Two sides of the same coin or complementary information?

The proof that areas of abnormal substrate previously identified as linked to the VT circuit are no longer operational during sinus rhythm (near-field electrical silence) provides an important endpoint. Similarly, in our prior study we have demonstrated that the strongest predictor of VT recurrence is the persistence of LPs. Therefore the achievement of complete electrical silence, at the site where the ventricular tachycardia has been electrically imaged, is mandatory and correlates with a better outcome.

Conclusion

The vast majority of VT in the setting of ARVC requires an epicardial approach; therefore general anesthesia should always be considered to allow epicardial puncture as the first strategy. Through these clinical cases we have shown our procedure workflow based on the identification of substrate abnormalities during sinus rhythm, linking this to the diastolic activity during VT. The activation map should always be attempted starting the mapping from areas of LPs recorded during sinus rhythm.
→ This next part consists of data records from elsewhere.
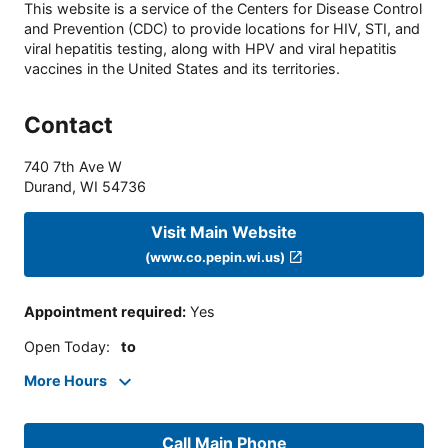
This website is a service of the Centers for Disease Control
and Prevention (CDC) to provide locations for HIV, STI, and
viral hepatitis testing, along with HPV and viral hepatitis
vaccines in the United States and its territories.
Contact
740 7th Ave W
Durand
,
WI
54736
Visit Main Website
(www.co.pepin.wi.us)
Appointment required
:
Yes
Open Today
:
to
More Hours
Call Main Phone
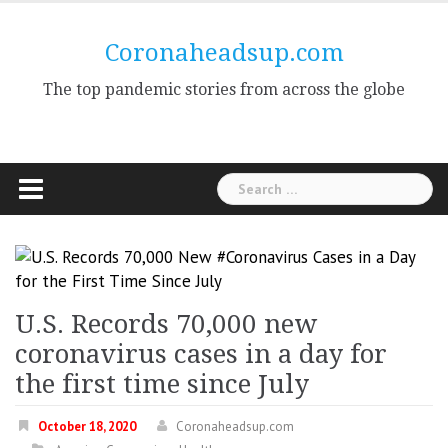
Skip
to
Coronaheadsup.com
content
The top pandemic stories from across the globe
Search
for:
U.S. Records 70,000 new
coronavirus cases in a day for
the first time since July
October 18, 2020
Coronaheadsup.com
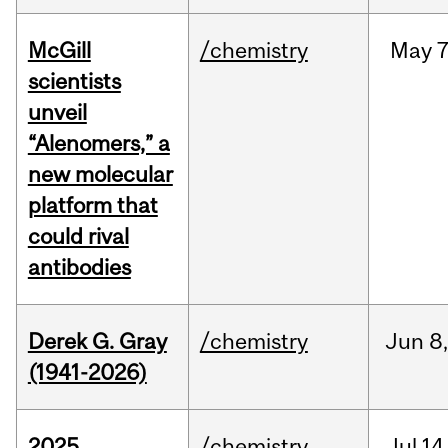
McGill
/chemistry
May
7
scientists
unveil
“Alenomers,” a
new molecular
platform that
could rival
antibodies
Derek G. Gray
/chemistry
Jun
8
(1941-2026)
2025
/chemistry
Jul
14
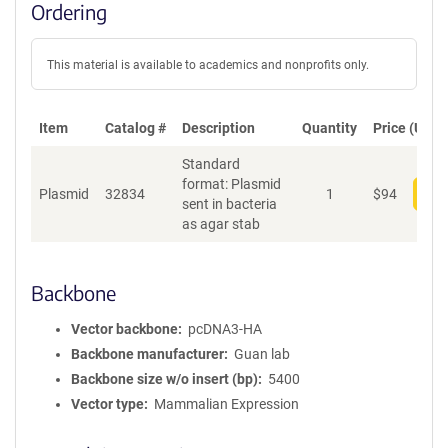
Ordering
This material is available to academics and nonprofits only.
Item
Catalog #
Description
Quantity
Price (USD)
Standard
format: Plasmid
Plasmid
32834
1
$
94
Add
sent in bacteria
as agar stab
Backbone
Vector backbone
pcDNA3-HA
Backbone manufacturer
Guan lab
Backbone size w/o insert (bp)
5400
Vector type
Mammalian Expression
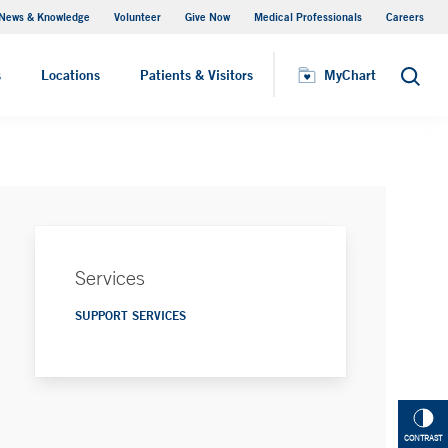
News & Knowledge
Volunteer
Give Now
Medical Professionals
Careers
MyChart
s
Locations
Patients & Visitors
MyChart
Search
Services
SUPPORT SERVICES
CONTRAST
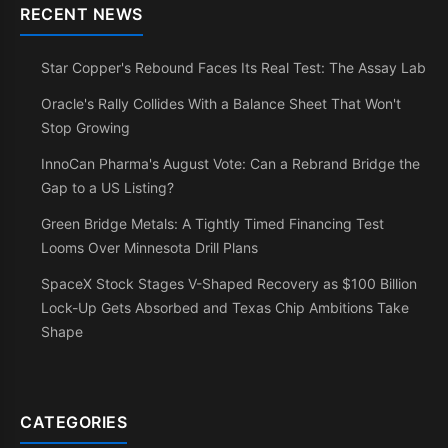
RECENT NEWS
Star Copper's Rebound Faces Its Real Test: The Assay Lab
Oracle's Rally Collides With a Balance Sheet That Won't
Stop Growing
InnoCan Pharma's August Vote: Can a Rebrand Bridge the
Gap to a US Listing?
Green Bridge Metals: A Tightly Timed Financing Test
Looms Over Minnesota Drill Plans
SpaceX Stock Stages V-Shaped Recovery as $100 Billion
Lock-Up Gets Absorbed and Texas Chip Ambitions Take
Shape
CATEGORIES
A complete electrical imaging of the diastolic pathway with multielectrode catheters should always be amenable because precise identification of the isthmus site can be made. The aim of catheter ablation should always be to acutely interrupt the ventricular arrhythmia. Subsequently, a step forward is to prove the complete abolition of the near-field (late) potentials at the areas linked with the diastolic activity. LP areas may predict where the isthmus site could be but, not rarely, also be distant from the VT circuit.